History is often written by reference to “before” and “after.” In this blog, we posit that “before” refers to the “bull market” that ended in January 2022, and “after” refers to everything that – happened, is happening, and will happen – next.
In the 13-year bull market that characterized “before,” founders of globally scaled technology companies increasingly demanded super-voting stock from venture capital firms in exchange for allocations, board seats, and protective provisions. We saw “super-founders” attributing “super-voting” shares to themselves to ensure long-term consistency of vision when executing a business plan that would require a majority of passive capital.
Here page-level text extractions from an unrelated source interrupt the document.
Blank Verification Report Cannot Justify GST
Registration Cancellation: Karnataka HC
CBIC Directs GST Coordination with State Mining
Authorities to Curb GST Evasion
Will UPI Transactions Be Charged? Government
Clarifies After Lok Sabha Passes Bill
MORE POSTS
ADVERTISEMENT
The balance of shareholders would receive a lower class of shares with diminished voting rights. This structure was often implemented by super-founders at company formation, while very often, the dual-class voting structure would be implemented just before an initial public offering. Sometimes the super-voting rights are perpetual, while other times, they are for a limited number of years or expire upon transfer by the holder to a third party or to the public.
To implement this structure, a company’s shares are divided into at least two different classes, usually one designated as Class A, and the other designated as Class B, with distinct voting rights (usually Class B has a multiple of votes more than the low voting Class A). Class A shares typically have lower or limited voting power, while Class B shares carry higher voting rights and control over critical decision-making processes. There is not usually any preference for either upon liquidation or for dividends. The preferred stock held by venture capital investors would be convertible into the Class A common. This disparity in voting power creates a hierarchy that can shape the outcome of M&A deals.
While much has been written about dual classes of voting shares in the IPO and public company context, with some high-profile super-voting structures expiring or under pressure from activist stockholders, the next reopening of the IPO window may tell us whether the dual-class voting structure is dead.
Right now, in the “after,” the dual-class of voting share is under pressure. Several high-profile public companies have acceded to activist demands that dual-class voting structures be eliminated. In the current environment for venture capital financings, every area of risk is being fleshed out, and dual-class voting structures could be a red flag.
In the “after,” or at least in the current environment for privately held venture-backed companies, the action is happening when there is a move to market for a liquidity event, a sale, a merger, or a disposition.
In the context of potential liquidity events, sales, mergers, or dispositions, dual-class voting stock structures can have important implications:
- Control Retention: Dual-class voting structures enable those holding shares with superior voting rights to effectively control major decisions, such as the identity of the acquirer, the type of acquirer (e.g., financial or strategy buyer), the price, the terms, and all other aspects of the deal, irrespective of their economic stake.
- Defense Mechanism: A dual-class voting stock structure serves as a defense mechanism for founders against a deal with a company or business that they do not want to be part of, irrespective of whether it creates a liquidity event for their investors (e.g., the private company version of a hostile takeover or unwanted M&A offer). The concentrated voting power held by a select group of founders enables them to block or reject acquisition proposals that they perceive as unfavorable, regardless of the economic interests of other shareholders.
- Negotiating Leverage: When a company with a dual-class voting structure is involved in an M&A negotiation, the class of shares held by the controlling shareholders may grant them additional leverage. Their concentrated voting power can enable them to negotiate better terms, such as higher acquisition premiums or specific protections, by leveraging their ability to approve or reject the transaction. It can also mean that a buyer will offer that class of super-voting founder sweeter terms, richer or longer retention packages, or other benefits.
- Shareholder Approval: In many jurisdictions, significant corporate transactions, including M&A deals, may require shareholder approval of each class of stock. The dual-class voting structure can affect the voting dynamics during such approvals. The voting power held by the controlling class of shares can heavily influence the outcome, potentially making it more challenging for minority shareholders to block or modify the proposed transaction.
- Shareholder Dissent: Minority shareholders, who typically hold shares with inferior voting rights, may feel disenfranchised or believe that the transaction undervalues their investments. They may argue that the dual-class voting structure unfairly favors the controlling shareholders and dilutes their ability to influence the outcome. Dissenting shareholders may challenge the deal in court or through regulatory channels, leading to delays, increased costs, or even the potential collapse of the transaction.
- Regulatory Scrutiny: Mergers and acquisitions involving companies with dual-class voting structures may attract additional regulatory scrutiny. Regulators may examine whether the transaction is in the best interest of all shareholders and if the controlling shareholders are acting fairly and transparently. Antitrust authorities may also assess whether the transaction could result in an anti-competitive market concentration, particularly if the dual-class voting structure is prevalent in the industry.
For companies with dual-class voting structures to proactively address governance concerns, they will need to attempt to show transparency in decision-making processes and engage in more meaningful dialogue with minority shareholders. Strong communication and fair treatment of all shareholders can help alleviate potential conflicts and improve the chances of successful mergers or acquisitions.
As the landscape of M&A continues to evolve, thoughtful consideration of dual-class voting stock structures becomes increasingly important in achieving successful transactions.
In the “after,” or at least in the present, we expect fewer of these structures until the market turns.